Г. П. Федотов
Георгий Петрович Федотов (1886–1951) — прежде всего историк, историк культуры. Ученый-медиевист (окончил историко-филологический факультет Петербургского университета, где был, как и Л. П. Карсавин, учеником выдающегося российского медиевиста И. М. Гревса), Федотов — автор многочисленных работ о культуре русского и европейского средневековья. Среди них: «Абеляр» (1924), «Святые Древней Руси» (1931), «Стихи духовные» (1935), «The Russian Religious Mind» (1946–1948) и другие. В то же время Федотов — своеобразный христианский мыслитель, не только исследователь, но и философ культуры. Большая часть его творческой биографии пришлась на период эмиграции: уехал из России в 1925 году; в 1926–1940 годах — профессор Православного богословского института в Париже; в 1940 году эмигрировал в США, преподавал в Православной духовной семинарии в Нью-Йорке.
Апология культуры — ведущая тема творчества Федотова-мыслителя.

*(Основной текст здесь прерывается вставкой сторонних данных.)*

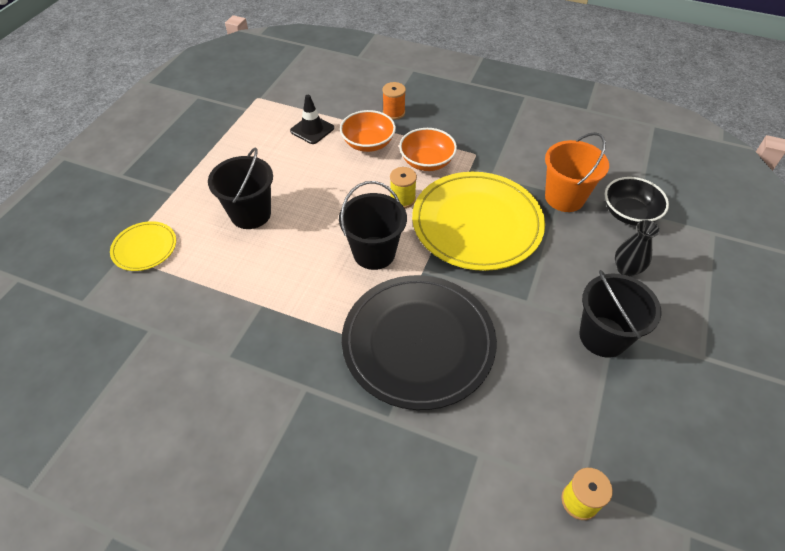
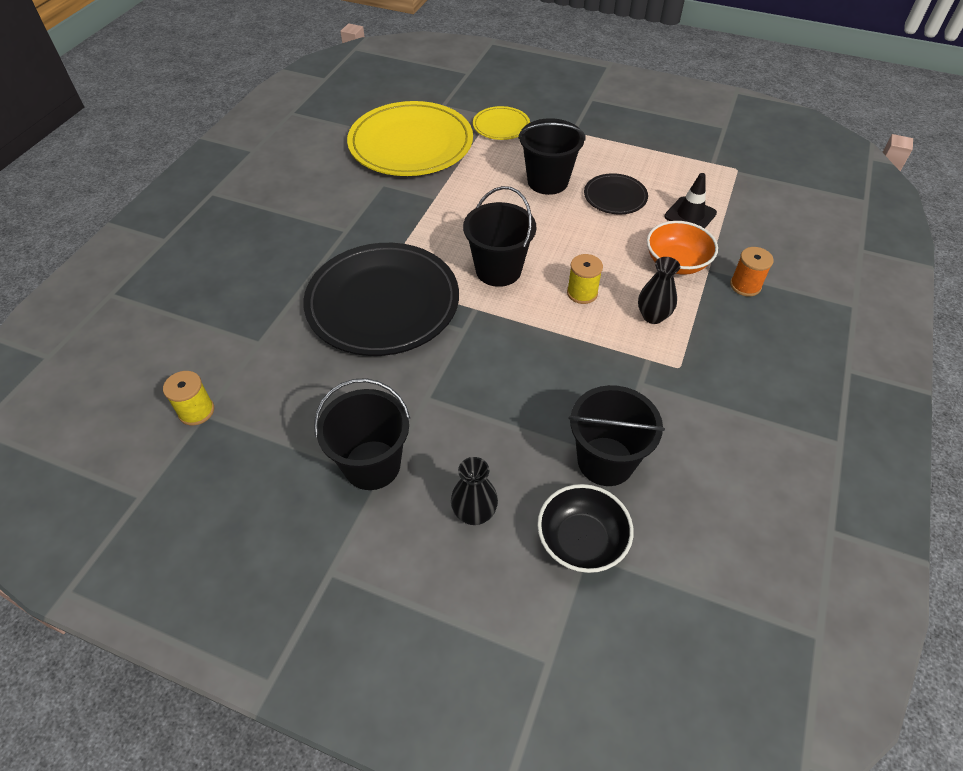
camera: 90 degrees right, 0 degrees up
(281, 170) = (615, 196): none -> black plate
(427, 162) = (653, 316): orange bowl -> black vase
(477, 223) = (547, 359): yellow plate -> yellow plate (411, 144)
(564, 197) = (605, 461): orange bucket -> black bucket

Отстаивая безусловную ценность культурного творчества, Федотов отвергал как крайности антропоцентристского гуманизма, так и радикальный теоцентризм, отрицающий связь между культурным миром человека и миром божественным, между «землей» и «небом» (критиковал, например, «теоцентрическое богословие» К. Барта, упрекал Н. А. Бердяева в том, что тот «пренебрегает» во имя творческого акта его плодами: «произведениями искусства или мысли» («Бердяев-мыслитель»). В образах христианской эсхатологии Федотов отказывался видеть лишь указание на неизбежность конца, отрицающего традицию земного «общего дела» многих поколений в строительстве мира культуры. «Теперь уже ясно, какие две концепции эсхатологии и культуры отвергаются христианским опытом Откровения и истории. Первая концепция — бесконечного, никогда не завершенного прогресса, которой жила секуляризованная Европа двух последних столетий. Вторая концепция — насильственной, внечеловеческой и внекультурной эсхатологии» («Эсхатология и культура»).
Историософская позиция Федотова включала в себя критику различных вариантов исторического детерминизма: «рационалистически-пантеистического» (гегельянство), материалистической абсолютизации «значения косных, материальных сил» в истории, религиозного фатализма («давление Божественной воли»). «Не разделяя доктрины исторического детерминизма, — писал мыслитель, — мы допускаем возможность выбора между различными вариантами исторического пути народов» («Россия и свобода»). В истории, по Федотову, «царит свобода» — это живой, непрерывный процесс культурно-исторического творчества, в котором нет места механическому автоматизму, фатальной предопределенности событий. Культурной традиции, сохраняющей единство истории, постоянно угрожают социальные катастрофы, и прежде всего войны и революции. Взгляд на революцию как на «суд Божий над народами» (Ж. де Местр, отчасти Н. А. Бердяев) был совершенно чужд Федотову. Еще в меньшей степени он был склонен видеть в революционных потрясениях необходимое условие социального прогресса. Для него революция — всегда разрыв традиции, результатом чего становятся неисчислимые человеческие жертвы и опасность социальной и культурной деградации. За революционное «величие» приходится платить тяжким трудом последующих поколений, вынужденных продолжать культурное строительство на революционном пепелище. В идеализации революции, в создании революционного мифа мыслитель видел один из самых опасных идеологических соблазнов.
Федотов считал, что культура, являясь в полной мере общечеловеческим делом, имеет метафизический (можно сказать, онтологический) смысл и ее «неудача» (в версии Н. А. Бердяева или, при всех отличиях, Л. Ше-стова) была бы равносильна не только историческому, но и окончательному, метафизическому поражению человека. Опыт историка и интуиция мыслителя определяли его веру в невозможность такого итога и в то, что будущее, и в эсхатологической перспективе, не станет отрицанием значения культурного творчества. Создавая культуру, человек одерживает победу даже перед лицом вечности.